Tuesday, April 29, 2014

Color

(c) 2014 L Keane


It's been a really long time since I've drawn anything. Last week, my friend Becky asked me to draw her D&D character, a cleric of the Raven Queen named Penny Dreadful. It's Penny's sad fate to remain alive to spread the good word about death to the living. As such, she is a cheerful goth chick.

I know it's silly, but I am hugely, inordinately proud of myself. I've always been pretty bad at coloring things; in school my primary art medium was pencil or charcoal. Shadows and light make sense to me, but color has always been messy.

At any rate, I'm happy with how this turned out. I always find myself a little in love with the characters I draw. This one is the same. I think it's because I managed to capture some kindness in her expression, with a hint of wry, self-deprecating humor. Also, I gave her freckles, and I've always been a sucker for freckles. She seems to be a lot of contradictions - goth and sweet, angular and full, luxurious and austere, soft and sharp, kind and severe. She seems like someone I want to get to know.

People often talk about their art coming to life on their own. Despite how many characters I've written and how many pictures I've drawn, this is the first one that ended up surprising me.

I love that feeling.

I need to start creating more. I also need to collaborate more with Becky, because clearly our visions combine into excellent things.






On my trip to Vegas, I got to play music. Like, with other people who play music. It's been such a long time since I've gotten to just sit and indulge in a boring musician's jam session. Taking turns playing songs, following along with chords you don't know, humming when you don't remember the words. The kind of thing that would be desperately dull for anyone not actively participating.

I miss that. Becky and Molly and Meghan and I used to do this all the time, figuring out a new Decemberists song, or four part harmony to something we loved from the 90s, or just messing around on our guitars.

Playing music on your own can be right, exactly what you need - just you and the keys, just you and your vocal chords, losing yourself to the song, shedding embarrassment, silencing the internal critic for just a little while. I miss the practice rooms in the music building at my college. I'd head over there at midnight, have the security guard let me in. I'd find an empty practice room and sit down at the piano bench, surrounded by plywood pegboard walls that were painted a dispirited bluish grey, and I'd run my fingers along the smooth, cool keys, and I'd put the stress or heartache or worry or anger of the week into the instrument. I would play until I was falling asleep over the keys, hands getting numb with cold, the hum of the empty building the perfect white noise to drown out the circular internal monologue. I'd play until I'd bled off whatever extra emotions had been pressing on the inside of my ribs, hammering them into something beautiful as they escaped.
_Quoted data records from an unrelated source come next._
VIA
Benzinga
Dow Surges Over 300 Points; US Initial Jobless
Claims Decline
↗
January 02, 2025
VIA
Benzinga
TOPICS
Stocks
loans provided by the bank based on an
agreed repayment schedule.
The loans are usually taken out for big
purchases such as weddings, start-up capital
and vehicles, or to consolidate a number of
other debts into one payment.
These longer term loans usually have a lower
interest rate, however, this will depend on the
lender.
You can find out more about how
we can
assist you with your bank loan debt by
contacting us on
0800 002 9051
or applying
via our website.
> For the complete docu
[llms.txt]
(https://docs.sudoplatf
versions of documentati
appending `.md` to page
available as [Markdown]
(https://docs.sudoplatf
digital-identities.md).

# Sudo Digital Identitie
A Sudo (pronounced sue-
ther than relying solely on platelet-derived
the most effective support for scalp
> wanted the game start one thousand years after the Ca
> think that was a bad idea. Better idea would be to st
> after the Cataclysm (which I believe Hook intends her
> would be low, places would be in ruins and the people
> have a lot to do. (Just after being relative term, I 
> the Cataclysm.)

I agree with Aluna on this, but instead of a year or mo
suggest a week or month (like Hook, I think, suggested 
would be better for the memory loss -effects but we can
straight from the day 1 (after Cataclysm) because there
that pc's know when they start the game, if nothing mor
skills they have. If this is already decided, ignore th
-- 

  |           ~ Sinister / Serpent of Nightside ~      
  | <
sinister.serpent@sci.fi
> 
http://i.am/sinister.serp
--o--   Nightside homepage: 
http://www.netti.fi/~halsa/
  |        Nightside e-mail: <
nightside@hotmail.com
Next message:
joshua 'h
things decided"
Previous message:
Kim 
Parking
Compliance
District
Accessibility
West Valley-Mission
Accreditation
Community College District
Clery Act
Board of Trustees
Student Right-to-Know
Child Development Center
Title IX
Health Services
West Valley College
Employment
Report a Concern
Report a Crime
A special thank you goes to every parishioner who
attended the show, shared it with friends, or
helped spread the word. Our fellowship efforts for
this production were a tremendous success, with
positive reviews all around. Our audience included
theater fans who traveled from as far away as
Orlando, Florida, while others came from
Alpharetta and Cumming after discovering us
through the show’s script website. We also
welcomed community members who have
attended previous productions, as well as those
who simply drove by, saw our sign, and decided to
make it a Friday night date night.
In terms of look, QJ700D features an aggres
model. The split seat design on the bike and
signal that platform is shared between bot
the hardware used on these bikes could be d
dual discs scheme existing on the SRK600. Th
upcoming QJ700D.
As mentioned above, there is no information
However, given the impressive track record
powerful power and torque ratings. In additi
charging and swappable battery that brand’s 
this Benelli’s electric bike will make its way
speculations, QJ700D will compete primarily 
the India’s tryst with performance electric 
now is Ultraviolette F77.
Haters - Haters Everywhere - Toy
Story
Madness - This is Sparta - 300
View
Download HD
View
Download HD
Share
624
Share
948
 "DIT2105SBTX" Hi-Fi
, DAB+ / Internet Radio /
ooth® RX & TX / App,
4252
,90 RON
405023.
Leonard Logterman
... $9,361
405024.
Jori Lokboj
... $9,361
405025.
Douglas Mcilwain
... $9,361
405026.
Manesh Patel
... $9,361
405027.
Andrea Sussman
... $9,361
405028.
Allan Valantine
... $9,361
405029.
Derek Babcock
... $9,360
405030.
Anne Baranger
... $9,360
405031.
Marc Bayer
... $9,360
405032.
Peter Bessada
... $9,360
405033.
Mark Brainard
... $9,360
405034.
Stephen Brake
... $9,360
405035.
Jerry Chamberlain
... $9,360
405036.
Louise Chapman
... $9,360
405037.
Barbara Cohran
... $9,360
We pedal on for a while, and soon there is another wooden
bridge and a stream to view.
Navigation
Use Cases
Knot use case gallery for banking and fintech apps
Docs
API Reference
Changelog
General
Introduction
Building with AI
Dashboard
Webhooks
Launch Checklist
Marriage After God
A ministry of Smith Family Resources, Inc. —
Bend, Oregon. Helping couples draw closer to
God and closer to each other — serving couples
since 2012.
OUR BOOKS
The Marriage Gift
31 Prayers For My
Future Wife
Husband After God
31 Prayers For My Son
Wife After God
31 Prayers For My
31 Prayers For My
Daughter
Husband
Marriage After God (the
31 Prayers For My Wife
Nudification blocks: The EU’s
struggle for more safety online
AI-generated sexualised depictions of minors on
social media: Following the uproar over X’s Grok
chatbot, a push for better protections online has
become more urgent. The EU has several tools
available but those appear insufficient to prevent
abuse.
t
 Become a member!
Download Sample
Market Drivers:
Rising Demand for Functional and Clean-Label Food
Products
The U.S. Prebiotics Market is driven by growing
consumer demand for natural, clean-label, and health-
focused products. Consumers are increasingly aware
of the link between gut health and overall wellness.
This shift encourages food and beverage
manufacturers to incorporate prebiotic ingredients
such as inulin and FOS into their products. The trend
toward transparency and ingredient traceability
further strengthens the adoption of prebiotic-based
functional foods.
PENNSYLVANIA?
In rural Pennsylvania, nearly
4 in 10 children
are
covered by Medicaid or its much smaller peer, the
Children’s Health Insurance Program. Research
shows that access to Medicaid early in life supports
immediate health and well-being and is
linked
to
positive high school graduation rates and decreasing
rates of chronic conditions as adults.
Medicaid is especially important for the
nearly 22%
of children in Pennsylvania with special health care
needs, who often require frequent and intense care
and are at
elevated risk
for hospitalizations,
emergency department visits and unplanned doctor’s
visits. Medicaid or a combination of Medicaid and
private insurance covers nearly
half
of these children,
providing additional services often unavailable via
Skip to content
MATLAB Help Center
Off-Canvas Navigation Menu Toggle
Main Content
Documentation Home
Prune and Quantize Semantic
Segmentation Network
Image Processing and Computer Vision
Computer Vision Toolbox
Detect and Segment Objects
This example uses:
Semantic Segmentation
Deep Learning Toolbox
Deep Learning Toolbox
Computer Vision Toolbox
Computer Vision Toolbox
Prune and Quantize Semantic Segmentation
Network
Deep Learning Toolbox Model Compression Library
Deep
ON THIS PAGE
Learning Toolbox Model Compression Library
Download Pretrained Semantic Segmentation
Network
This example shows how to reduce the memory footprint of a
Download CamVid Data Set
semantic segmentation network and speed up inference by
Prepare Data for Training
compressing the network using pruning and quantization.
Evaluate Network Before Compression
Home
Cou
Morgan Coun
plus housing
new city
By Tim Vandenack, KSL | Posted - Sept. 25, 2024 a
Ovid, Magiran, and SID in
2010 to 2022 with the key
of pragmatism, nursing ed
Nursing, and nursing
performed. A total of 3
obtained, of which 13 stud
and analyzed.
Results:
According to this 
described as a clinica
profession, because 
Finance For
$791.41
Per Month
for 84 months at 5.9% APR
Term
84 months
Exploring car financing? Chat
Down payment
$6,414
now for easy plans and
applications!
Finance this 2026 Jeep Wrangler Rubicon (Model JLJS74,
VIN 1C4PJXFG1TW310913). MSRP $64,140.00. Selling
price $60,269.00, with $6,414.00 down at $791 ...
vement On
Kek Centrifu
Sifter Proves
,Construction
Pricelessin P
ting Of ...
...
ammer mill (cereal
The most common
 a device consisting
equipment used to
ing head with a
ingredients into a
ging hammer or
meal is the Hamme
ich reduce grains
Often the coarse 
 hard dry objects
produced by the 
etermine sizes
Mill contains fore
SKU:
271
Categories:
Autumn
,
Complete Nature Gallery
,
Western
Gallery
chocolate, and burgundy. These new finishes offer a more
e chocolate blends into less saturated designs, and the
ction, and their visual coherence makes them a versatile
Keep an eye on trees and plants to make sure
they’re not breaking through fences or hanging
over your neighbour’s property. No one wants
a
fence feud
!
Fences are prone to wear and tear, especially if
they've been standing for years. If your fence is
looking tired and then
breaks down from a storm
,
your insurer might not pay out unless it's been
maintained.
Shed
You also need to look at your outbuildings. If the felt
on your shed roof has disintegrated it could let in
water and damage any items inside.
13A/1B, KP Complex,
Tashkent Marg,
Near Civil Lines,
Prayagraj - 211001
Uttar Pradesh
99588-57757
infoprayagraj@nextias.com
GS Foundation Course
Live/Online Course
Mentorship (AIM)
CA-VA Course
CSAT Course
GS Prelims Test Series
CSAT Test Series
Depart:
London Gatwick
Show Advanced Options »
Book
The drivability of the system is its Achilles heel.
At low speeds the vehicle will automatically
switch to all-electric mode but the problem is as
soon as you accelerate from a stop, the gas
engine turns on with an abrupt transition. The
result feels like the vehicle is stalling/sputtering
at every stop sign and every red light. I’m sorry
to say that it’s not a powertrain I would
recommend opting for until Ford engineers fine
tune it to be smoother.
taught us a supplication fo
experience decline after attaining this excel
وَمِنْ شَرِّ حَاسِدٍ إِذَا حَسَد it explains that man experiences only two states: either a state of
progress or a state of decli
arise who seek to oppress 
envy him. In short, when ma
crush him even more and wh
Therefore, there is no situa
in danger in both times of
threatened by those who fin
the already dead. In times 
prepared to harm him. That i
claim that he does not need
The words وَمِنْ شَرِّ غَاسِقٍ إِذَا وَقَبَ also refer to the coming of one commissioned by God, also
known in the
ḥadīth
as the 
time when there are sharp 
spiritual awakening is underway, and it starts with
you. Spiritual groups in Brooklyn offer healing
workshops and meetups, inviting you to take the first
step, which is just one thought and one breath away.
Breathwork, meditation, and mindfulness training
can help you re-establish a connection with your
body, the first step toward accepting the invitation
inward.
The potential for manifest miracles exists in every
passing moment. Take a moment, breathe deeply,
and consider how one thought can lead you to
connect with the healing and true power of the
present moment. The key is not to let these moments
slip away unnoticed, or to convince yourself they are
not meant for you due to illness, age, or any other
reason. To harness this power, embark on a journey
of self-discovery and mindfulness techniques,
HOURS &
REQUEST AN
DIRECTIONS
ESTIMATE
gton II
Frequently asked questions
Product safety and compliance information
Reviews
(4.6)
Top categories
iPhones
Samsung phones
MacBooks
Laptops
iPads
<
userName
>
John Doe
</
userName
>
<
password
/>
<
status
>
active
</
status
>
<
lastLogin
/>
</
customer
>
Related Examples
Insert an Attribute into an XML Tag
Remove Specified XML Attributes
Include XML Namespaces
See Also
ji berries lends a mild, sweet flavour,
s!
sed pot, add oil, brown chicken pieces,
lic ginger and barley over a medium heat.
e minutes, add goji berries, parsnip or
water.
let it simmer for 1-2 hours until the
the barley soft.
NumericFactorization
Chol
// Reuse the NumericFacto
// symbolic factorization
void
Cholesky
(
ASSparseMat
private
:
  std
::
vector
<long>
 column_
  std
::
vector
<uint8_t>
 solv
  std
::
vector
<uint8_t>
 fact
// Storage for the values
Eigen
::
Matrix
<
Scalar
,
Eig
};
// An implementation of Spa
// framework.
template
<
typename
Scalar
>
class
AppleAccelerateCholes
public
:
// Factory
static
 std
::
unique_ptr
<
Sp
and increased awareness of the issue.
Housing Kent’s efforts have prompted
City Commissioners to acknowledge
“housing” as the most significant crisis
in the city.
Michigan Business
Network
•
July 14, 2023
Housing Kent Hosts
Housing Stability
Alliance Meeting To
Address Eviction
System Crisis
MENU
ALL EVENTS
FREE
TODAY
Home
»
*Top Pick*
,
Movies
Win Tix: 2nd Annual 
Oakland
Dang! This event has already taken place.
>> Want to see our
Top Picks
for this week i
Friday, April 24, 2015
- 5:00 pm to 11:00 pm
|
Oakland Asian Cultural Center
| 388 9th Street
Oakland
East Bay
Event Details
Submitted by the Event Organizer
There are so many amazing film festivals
But college was also a time to play music with people - not polished, tight melodies. Just messy togetherness. No technique, just joy or heartbreak. Twining your voice around someone else's, peeled and raw, not worried about sounding great or being impressive. Just sharing.

It's true that musicians can be self-absorbed. I'm speaking as a musician here. It's true that we're showoffs and vain and competitive. But there are times - just sometimes - when you just close your eyes and abandon the ego, when the music is more important than who's making it and the only thing real is being a part of it.

I miss being able to make the space for those moments to happen in.

I think I've been starving the artist in me for too long. I have to remember to take the time to put on the admittedly-sometimes-pretentious glasses (metaphorical ones, of course) and to see the world and myself like an artist.